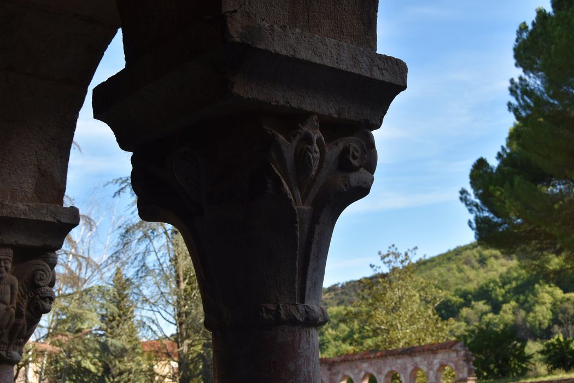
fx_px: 909
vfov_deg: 23.8
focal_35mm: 57
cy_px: 192
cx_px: 287
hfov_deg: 35.1
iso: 200
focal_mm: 38
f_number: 8
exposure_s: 1/250
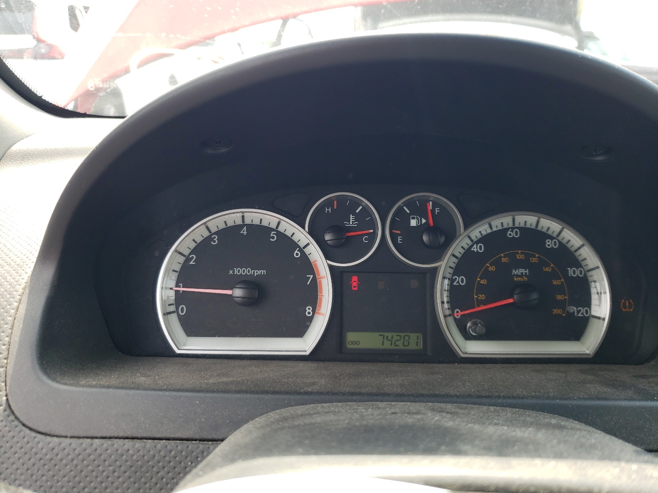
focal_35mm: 26
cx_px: 329
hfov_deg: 67.3
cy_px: 246
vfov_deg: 53.1
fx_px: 494
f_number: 1.5
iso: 50
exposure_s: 1/312
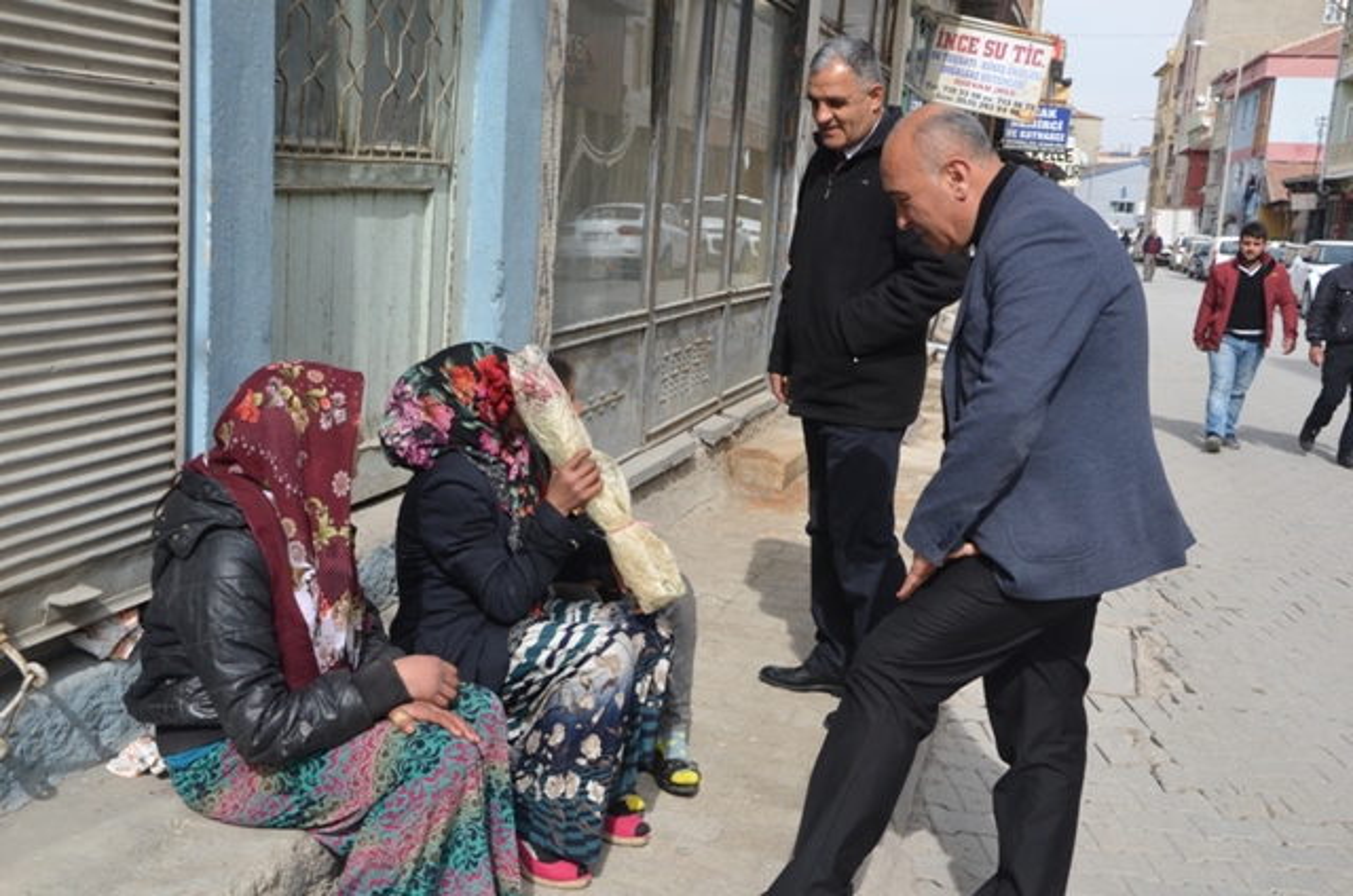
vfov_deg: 34.1
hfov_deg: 49.6
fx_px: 1463
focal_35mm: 39
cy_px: 448
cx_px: 676
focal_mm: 26
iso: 180
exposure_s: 1/250
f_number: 8
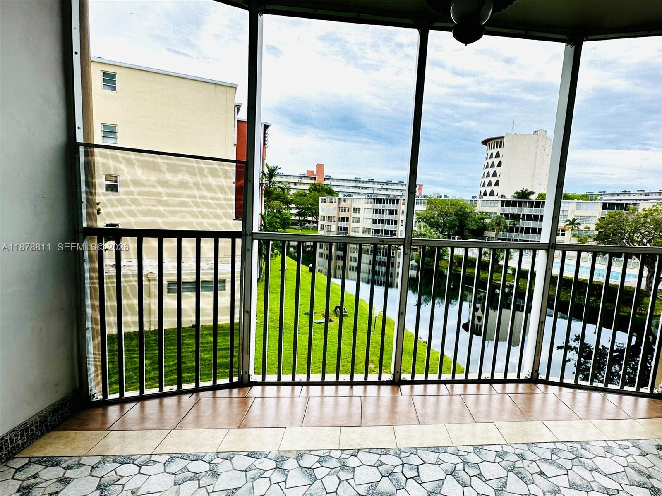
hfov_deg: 102.1
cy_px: 248
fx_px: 268
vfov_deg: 85.7
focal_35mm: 14
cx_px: 331
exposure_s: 1/293
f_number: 2.2
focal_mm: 2.22
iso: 40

──────────

▶ _Work to complete_: The listing above should be repeated word for word, with every image left out.

▶ _Completed exercise_:
fx_px: 909
vfov_deg: 23.8
focal_35mm: 57
cy_px: 192
cx_px: 287
hfov_deg: 35.1
iso: 200
focal_mm: 38
f_number: 8
exposure_s: 1/250
focal_35mm: 26
cx_px: 329
hfov_deg: 67.3
cy_px: 246
vfov_deg: 53.1
fx_px: 494
f_number: 1.5
iso: 50
exposure_s: 1/312
vfov_deg: 34.1
hfov_deg: 49.6
fx_px: 1463
focal_35mm: 39
cy_px: 448
cx_px: 676
focal_mm: 26
iso: 180
exposure_s: 1/250
f_number: 8
hfov_deg: 102.1
cy_px: 248
fx_px: 268
vfov_deg: 85.7
focal_35mm: 14
cx_px: 331
exposure_s: 1/293
f_number: 2.2
focal_mm: 2.22
iso: 40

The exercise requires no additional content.